Department of Lab Medicine, Shandong Provincial Chest Hospital, Cheeloo College of Medicine, Shandong University, Jinan, Shandong, China.
Sci Rep. 2021 Apr 21;11(1):8654. doi: 10.1038/s41598-021-87082-5.
Tuberculous meningitis (TBM) remains a serious disease for children and its risk factors of poor outcome remain unclear. Therefore, a retrospective study was conducted aiming to investigate the risk factors associated with poor outcome of childhood TBM. Between January 2006 and December 2019, consecutive children patients (≤ 15 years old) who had a diagnosis of TBM were included for the analysis. The demographic, clinical, laboratory, and radiographic data were collected from the electronic medical records retrospectively. Poor outcome was defined as death or transfer to a higher-level hospital. Patients were then divided into good and poor outcome groups. Subsequently, risk factors for poor outcome were estimated using univariate and multivariate logistic regression analysis. A total of 149 children with TBM was enrolled, twenty-two patients suffered poor outcome, including 16 transfers to a higher-level hospital and 6 deaths, and the remaining 127 patients were classified as good outcome group. Further multivariate analysis revealed that coma (age- and sex-adjusted OR = 6.425, 95% CI: 1.743, 23.676; P < 0.01) and cerebrospinal fluid (CSF) protein (> 1188.3 mg/L; age- and sex-adjusted OR = 4.680, 95% CI: 1.469, 14.902; P < 0.01) were associated with the poor outcome of childhood TBM. Childhood TBM remains to have a high mortality rate in China. High CSF protein and coma were identified as risk factors for poor outcome of childhood TBM. Hence, more attention is required to be paid to suspected patients with such characteristics, thus facilitating access to optimum treatment.

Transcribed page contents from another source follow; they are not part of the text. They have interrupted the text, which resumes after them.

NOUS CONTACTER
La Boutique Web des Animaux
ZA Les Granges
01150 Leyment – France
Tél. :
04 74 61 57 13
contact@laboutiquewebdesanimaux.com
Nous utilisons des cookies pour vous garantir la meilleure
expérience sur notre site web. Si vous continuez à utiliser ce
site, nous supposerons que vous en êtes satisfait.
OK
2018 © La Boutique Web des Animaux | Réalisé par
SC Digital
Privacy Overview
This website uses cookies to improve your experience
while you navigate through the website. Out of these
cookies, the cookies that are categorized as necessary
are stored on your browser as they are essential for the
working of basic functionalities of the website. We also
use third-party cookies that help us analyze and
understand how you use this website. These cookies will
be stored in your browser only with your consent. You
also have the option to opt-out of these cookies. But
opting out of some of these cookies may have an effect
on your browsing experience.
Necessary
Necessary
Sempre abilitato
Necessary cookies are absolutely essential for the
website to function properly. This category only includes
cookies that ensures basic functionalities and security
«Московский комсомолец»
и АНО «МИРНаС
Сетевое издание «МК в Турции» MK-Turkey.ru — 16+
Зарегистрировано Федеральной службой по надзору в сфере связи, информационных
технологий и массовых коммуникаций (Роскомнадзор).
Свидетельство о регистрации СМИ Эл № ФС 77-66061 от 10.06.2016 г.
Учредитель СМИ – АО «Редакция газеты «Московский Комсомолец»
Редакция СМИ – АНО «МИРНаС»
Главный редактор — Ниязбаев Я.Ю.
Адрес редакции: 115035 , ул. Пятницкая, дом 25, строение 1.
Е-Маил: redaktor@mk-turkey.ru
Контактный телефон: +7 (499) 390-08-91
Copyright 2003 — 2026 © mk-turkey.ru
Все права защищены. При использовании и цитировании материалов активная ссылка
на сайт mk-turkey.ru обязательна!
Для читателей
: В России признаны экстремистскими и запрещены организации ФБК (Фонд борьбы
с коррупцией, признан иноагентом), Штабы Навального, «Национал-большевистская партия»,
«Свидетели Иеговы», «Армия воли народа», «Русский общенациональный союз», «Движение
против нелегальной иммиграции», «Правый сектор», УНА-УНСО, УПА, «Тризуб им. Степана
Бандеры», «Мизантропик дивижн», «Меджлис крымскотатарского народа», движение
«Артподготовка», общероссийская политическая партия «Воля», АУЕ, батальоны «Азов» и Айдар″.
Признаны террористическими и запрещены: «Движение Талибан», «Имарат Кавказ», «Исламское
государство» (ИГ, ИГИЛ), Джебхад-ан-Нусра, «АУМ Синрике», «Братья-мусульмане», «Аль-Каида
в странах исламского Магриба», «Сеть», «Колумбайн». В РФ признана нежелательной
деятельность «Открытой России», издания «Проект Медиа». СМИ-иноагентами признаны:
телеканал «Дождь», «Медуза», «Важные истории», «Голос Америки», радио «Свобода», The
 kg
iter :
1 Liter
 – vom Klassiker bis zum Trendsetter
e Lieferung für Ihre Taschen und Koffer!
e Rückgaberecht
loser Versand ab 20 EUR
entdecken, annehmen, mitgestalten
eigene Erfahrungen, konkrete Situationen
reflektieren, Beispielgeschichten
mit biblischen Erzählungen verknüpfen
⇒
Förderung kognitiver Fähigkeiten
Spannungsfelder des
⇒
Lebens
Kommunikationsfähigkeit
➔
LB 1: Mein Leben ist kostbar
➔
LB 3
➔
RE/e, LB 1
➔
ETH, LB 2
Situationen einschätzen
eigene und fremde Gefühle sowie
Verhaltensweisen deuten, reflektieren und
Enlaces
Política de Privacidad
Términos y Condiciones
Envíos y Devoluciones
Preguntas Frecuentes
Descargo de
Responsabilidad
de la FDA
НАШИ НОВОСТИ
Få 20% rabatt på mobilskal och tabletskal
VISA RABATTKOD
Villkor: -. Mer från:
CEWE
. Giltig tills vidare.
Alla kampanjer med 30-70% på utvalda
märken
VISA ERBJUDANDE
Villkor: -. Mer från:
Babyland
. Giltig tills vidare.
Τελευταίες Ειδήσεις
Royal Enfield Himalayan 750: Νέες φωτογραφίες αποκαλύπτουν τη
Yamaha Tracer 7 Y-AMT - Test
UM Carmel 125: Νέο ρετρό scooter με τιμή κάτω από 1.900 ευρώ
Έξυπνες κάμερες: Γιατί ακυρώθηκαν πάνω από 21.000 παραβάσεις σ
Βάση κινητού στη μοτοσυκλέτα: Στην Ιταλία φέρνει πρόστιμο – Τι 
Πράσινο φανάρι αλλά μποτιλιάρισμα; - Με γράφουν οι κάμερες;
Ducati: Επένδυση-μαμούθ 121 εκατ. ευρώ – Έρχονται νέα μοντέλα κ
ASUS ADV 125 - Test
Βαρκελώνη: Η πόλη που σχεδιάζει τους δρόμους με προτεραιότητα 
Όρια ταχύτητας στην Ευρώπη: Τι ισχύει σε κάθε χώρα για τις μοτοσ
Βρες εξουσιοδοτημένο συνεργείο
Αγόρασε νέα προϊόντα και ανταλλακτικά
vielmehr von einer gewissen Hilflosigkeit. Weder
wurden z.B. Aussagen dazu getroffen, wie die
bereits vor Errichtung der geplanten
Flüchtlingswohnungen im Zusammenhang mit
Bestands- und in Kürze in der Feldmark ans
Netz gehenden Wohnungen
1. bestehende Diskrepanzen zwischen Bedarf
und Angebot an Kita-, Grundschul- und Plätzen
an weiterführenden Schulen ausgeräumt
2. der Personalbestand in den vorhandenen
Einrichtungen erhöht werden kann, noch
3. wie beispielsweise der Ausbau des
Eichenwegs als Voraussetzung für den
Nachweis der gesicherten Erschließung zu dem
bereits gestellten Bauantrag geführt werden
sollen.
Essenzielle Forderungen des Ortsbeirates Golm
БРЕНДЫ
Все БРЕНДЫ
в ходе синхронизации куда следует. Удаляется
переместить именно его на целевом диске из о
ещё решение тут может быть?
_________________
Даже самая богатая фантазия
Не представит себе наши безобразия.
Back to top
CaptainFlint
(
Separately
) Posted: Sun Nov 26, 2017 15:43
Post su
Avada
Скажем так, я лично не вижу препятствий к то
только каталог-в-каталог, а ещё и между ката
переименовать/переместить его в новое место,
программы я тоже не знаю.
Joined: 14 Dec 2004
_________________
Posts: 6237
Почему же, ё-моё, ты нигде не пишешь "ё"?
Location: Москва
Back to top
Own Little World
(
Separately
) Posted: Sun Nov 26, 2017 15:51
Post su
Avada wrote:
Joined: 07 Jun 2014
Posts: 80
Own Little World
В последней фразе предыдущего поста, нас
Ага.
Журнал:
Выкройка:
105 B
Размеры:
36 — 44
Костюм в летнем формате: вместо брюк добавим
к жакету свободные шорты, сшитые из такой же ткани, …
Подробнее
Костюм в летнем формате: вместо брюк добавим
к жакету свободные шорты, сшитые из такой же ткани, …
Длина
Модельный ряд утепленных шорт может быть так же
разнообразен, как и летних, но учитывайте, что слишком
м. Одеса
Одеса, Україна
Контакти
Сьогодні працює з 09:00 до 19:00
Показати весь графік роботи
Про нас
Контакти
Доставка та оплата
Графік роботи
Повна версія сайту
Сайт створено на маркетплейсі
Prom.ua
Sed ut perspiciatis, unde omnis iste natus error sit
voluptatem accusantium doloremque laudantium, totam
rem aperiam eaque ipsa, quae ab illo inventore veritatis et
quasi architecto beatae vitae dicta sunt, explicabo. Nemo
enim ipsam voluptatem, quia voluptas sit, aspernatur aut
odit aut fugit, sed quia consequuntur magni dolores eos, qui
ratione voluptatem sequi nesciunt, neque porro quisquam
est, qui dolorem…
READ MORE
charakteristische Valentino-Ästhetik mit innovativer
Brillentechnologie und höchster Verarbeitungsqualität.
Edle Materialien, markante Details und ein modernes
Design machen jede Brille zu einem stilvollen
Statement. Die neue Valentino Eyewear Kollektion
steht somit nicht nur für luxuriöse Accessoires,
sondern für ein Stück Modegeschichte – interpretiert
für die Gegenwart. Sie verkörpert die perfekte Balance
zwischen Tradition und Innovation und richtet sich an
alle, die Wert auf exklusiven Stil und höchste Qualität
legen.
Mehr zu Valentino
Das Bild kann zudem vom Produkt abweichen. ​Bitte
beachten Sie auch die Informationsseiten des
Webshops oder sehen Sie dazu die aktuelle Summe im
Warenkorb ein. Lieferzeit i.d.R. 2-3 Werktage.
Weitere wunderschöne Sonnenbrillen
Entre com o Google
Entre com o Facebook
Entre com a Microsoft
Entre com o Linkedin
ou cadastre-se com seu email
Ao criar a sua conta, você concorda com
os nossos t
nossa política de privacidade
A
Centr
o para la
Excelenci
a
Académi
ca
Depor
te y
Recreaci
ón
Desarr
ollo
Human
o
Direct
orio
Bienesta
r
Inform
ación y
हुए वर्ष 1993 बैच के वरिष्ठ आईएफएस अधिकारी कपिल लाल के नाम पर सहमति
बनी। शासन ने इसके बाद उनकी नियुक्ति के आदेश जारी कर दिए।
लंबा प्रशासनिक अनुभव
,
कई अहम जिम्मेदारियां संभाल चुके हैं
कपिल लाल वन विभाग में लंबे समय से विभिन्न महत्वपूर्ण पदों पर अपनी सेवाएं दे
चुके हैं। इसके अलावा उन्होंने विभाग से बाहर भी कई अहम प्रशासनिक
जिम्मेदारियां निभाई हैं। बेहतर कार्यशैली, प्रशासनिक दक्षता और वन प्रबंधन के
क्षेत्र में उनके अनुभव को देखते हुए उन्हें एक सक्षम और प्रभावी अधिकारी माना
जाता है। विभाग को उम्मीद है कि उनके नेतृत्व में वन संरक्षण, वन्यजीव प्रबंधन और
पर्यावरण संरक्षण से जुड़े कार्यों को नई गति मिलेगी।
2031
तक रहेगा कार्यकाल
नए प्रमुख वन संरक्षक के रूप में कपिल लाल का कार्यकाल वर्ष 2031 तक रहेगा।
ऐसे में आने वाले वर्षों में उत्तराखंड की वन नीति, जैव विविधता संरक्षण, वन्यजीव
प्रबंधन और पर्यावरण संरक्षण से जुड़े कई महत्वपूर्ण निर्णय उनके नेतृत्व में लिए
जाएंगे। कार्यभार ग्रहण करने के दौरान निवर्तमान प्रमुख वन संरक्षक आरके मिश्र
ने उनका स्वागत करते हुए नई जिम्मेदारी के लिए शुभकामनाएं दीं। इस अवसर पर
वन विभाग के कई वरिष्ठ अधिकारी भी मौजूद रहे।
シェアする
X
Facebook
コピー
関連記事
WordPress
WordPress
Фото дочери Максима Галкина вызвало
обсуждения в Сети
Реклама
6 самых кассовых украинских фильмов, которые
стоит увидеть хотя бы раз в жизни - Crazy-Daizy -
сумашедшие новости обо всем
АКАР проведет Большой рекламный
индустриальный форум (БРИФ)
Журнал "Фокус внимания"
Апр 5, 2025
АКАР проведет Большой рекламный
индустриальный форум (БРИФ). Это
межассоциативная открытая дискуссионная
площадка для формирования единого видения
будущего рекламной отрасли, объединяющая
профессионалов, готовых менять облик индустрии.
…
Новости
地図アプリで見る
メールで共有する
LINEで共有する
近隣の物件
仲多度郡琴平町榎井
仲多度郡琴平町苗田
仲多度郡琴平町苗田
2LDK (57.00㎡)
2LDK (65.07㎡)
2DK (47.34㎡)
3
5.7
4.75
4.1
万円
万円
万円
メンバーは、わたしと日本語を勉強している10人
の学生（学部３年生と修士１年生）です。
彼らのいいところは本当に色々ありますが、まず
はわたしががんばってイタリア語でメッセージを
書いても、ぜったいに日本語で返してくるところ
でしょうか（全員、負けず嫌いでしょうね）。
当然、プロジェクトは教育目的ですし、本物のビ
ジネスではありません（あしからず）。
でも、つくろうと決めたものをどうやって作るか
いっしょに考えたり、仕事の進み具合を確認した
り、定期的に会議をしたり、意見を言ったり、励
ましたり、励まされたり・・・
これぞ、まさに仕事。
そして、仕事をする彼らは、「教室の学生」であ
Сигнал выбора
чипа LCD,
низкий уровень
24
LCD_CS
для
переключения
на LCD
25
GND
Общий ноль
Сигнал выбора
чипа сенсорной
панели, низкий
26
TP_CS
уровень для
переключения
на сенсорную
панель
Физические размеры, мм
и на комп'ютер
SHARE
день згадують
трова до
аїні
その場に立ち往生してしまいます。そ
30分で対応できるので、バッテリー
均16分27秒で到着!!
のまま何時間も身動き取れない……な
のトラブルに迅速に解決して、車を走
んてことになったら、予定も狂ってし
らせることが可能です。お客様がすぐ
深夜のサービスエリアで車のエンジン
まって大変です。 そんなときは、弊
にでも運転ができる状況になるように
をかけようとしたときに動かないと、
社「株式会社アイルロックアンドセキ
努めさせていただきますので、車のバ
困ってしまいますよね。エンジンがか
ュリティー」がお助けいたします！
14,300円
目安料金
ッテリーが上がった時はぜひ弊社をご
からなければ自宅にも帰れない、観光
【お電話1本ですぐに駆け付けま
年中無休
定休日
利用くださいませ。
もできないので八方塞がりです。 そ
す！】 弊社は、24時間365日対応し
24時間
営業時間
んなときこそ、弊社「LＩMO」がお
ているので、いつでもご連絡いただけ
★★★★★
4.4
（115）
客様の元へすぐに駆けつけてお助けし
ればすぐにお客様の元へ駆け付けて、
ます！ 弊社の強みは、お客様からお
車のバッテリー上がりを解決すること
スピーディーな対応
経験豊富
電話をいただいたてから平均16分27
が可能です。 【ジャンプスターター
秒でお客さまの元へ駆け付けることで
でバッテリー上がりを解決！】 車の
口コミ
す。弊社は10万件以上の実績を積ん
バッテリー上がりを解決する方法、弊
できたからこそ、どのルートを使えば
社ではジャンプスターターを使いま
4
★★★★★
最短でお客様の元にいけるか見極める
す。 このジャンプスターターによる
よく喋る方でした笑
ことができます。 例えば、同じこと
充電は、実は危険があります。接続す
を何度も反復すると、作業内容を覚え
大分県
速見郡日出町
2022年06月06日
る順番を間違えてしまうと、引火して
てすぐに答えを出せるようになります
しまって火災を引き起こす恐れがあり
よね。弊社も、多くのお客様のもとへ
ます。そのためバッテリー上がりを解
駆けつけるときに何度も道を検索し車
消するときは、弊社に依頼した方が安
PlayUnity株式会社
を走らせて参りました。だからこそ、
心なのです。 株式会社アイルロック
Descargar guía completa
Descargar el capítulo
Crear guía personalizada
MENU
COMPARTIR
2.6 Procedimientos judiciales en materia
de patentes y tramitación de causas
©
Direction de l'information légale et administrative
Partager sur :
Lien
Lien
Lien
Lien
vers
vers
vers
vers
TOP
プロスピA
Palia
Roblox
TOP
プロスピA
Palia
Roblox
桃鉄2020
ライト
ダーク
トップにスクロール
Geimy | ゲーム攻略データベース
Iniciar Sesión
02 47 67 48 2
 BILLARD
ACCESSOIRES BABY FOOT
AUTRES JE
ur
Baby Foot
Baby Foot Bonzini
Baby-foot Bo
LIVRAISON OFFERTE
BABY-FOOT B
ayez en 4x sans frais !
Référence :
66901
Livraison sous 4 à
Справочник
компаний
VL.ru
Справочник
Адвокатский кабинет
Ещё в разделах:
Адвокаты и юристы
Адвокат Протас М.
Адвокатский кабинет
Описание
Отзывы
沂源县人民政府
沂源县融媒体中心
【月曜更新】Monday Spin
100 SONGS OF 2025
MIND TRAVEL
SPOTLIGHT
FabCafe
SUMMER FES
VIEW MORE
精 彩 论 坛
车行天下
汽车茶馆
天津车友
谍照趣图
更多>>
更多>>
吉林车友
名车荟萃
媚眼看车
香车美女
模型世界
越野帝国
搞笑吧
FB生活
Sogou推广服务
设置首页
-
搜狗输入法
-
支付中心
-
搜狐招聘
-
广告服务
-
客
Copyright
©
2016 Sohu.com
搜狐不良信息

结核性脑膜炎(TBM)仍然是儿童的严重疾病,其不良预后的危险因素仍不清楚。因此,进行了一项回顾性研究,旨在调查与儿童 TBM 不良预后相关的危险因素。2006 年 1 月至 2019 年 12 月,连续纳入患有 TBM 的儿童(≤15 岁)患者进行分析。从电子病历中回顾性收集人口统计学、临床、实验室和影像学数据。不良预后定义为死亡或转至更高一级医院。随后,将患者分为预后良好和不良预后组。然后,使用单变量和多变量逻辑回归分析估计不良预后的危险因素。共纳入 149 例 TBM 患儿,22 例患儿预后不良,包括 16 例转至更高一级医院和 6 例死亡,其余 127 例患儿为预后良好组。进一步的多变量分析显示,昏迷(年龄和性别调整后的 OR=6.425,95%CI:1.743,23.676;P<0.01)和脑脊液(CSF)蛋白(>1188.3mg/L;年龄和性别调整后的 OR=4.680,95%CI:1.469,14.902;P<0.01)与儿童 TBM 的不良预后相关。中国儿童 TBM 的死亡率仍然很高。高 CSF 蛋白和昏迷被确定为儿童 TBM 不良预后的危险因素。因此,需要对具有这些特征的疑似患者给予更多关注,从而为患者提供最佳治疗。